- [Work order]:
Set the records down once more so that they match the source word for word.

- [Data to process]:
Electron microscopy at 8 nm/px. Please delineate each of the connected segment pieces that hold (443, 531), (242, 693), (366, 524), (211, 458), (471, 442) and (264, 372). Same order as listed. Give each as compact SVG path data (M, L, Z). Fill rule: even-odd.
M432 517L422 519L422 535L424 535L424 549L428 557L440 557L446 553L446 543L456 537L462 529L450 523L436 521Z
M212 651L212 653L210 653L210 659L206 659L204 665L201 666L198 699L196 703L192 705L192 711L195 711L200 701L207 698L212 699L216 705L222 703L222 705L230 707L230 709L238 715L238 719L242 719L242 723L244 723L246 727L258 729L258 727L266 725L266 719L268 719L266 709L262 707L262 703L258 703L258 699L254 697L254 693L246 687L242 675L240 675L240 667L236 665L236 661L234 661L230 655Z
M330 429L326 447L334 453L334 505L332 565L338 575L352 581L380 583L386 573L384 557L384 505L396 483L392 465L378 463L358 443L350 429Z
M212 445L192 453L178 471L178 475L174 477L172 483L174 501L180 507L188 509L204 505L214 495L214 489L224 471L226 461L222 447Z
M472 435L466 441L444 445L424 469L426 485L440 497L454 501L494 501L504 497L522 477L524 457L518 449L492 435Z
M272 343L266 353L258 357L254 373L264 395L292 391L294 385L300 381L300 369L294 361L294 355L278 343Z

- [Response box]:
Electron microscopy at 8 nm/px. Please delineate each of the connected segment pieces that hold (443, 531), (242, 693), (366, 524), (211, 458), (471, 442) and (264, 372). Same order as listed. Give each as compact SVG path data (M, L, Z). Fill rule: even-odd.
M432 517L422 519L422 535L424 535L424 549L428 557L440 557L446 553L446 543L456 537L462 529L450 523L436 521Z
M212 651L212 653L210 653L210 659L206 659L204 665L201 666L198 699L196 703L192 705L192 711L195 711L200 701L207 698L212 699L216 705L222 703L222 705L230 707L230 709L238 715L238 719L242 719L242 723L244 723L246 727L258 729L258 727L266 725L266 719L268 719L266 709L262 707L262 703L258 703L258 699L254 697L254 693L246 687L242 675L240 675L240 667L236 665L236 661L234 661L230 655Z
M330 429L326 447L334 453L334 505L332 565L338 575L352 581L380 583L386 573L384 557L384 505L396 483L392 465L378 463L358 443L350 429Z
M212 445L192 453L178 471L178 475L174 477L172 483L174 501L180 507L188 509L204 505L214 495L214 489L224 471L226 461L222 447Z
M472 435L466 441L444 445L424 469L426 485L440 497L454 501L494 501L504 497L522 477L524 457L518 449L492 435Z
M272 343L266 353L258 357L254 373L264 395L292 391L294 385L300 381L300 369L294 361L294 355L278 343Z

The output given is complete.